Os trabalhadores derrubam o pré-acordo que parou a greve de ônibus em A Coruña
A CIG, que ao contrário da CCOO e da UGT não apoiou o acordo, defende manter suspenso a greve por tempo indeterminado para continuar com a negociação até a próxima segunda-feira
Trabalhadores protestam em Santiago diante do congestionamento no convênio provincial de transporte de passageiros por estrada / CIG
Não guardem os cartazes. Os trabalhadores do transporte de passageiros por estrada derrubaram o pré-acordo que tinham alcançado CCOO e UGT com a patronal para renovar o convênio da província da Corunha. Nas votações realizadas esta quarta-feira, a rejeição ao documento foi ampla. Recebeu 831 cédulas contra e apenas 336 a favor, enquanto 20 votos foram em branco e 14 nulos. Os resultados nas diferentes estações onde as urnas foram colocadas, um método pouco habitual nas votações do setor, foram os seguintes:
A Corunha: 303 não, 124 sim, 7 brancos e 3 nulos.
Santiago de Compostela: 298 não, 171 sim, 7 brancos e 6 nulos.
Ferrol: 148 não, 33 sim, 5 brancos e 5 nulos.

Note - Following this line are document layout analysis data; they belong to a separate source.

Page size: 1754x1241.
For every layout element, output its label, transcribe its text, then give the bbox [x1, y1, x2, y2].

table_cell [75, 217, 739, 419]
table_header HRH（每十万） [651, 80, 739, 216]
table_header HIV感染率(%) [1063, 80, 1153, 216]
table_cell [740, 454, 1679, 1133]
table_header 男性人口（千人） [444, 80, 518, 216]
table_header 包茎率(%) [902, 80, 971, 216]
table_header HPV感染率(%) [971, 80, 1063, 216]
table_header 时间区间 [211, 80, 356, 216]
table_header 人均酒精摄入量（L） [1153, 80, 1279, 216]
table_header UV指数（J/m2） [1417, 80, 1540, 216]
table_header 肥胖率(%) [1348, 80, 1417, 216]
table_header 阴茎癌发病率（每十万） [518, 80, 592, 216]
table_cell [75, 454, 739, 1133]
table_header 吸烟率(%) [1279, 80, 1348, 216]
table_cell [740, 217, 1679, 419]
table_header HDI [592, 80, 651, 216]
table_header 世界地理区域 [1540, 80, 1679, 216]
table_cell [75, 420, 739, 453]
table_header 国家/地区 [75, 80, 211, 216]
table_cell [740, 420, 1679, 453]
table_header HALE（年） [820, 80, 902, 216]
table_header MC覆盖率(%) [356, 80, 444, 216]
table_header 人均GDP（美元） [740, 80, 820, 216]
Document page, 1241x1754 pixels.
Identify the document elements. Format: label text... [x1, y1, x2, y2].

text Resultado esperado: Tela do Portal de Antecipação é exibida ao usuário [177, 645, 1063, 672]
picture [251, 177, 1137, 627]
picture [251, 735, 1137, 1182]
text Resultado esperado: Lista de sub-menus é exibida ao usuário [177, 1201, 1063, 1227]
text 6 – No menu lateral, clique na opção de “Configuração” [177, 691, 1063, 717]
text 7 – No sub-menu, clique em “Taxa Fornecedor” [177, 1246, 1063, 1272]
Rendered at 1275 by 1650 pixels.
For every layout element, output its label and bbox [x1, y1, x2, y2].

Carballo: 82 não, 8 sim e um em branco.
O CIG, o sindicato que não apoiou o acordo submetido a votação, transmitiu num comunicado que defende manter a suspensão da greve indefinida, que estava previsto começar se não se alcançasse algum entendimento na semana passada com a patronal. Indica que solicitará uma reunião urgente da mediação para continuar a negociar e assegura que trabalhará para recompor a unidade sindical com o objetivo de alcançar o melhor convênio possível para o setor. “De forma a facilitar o diálogo, o CIG defende manter a suspensão da greve indefinida, dando como prazo até a próxima segunda-feira para chegar a um acordo digno que encerre definitivamente o conflito”, diz o comunicado.
O representante do CIG-Transportes, Ernesto López, indicou, em declarações à Europa Press, que estes resultados serão transferidos para o Consello Galego de Relacións Laborais para a mediação e para prosseguir com as negociações com a patronal com o objetivo de conseguir um convênio “digno” que inclua melhorias trabalhistas e salariais. O dirigente sindical estabeleceu como prazo, para alcançar um acordo entre as partes, até segunda-feira e acrescentou que, caso não seja alcançado, então retomar-se-ão “as mobilizações”, em referência ao anúncio de greve indefinida, que foi adiado pelas reuniões com a parte empresarial.
Por sua parte, desde UGT mencionaram o “rechaço rotundo” do pessoal e asseguraram que respeitam o mandato expresso com a intenção agora de analisar os resultados para definir as atuações que devem guiar a ação sindical. Tudo isso com a intenção de “defender as condições trabalhistas” de trabalhadores e trabalhadoras.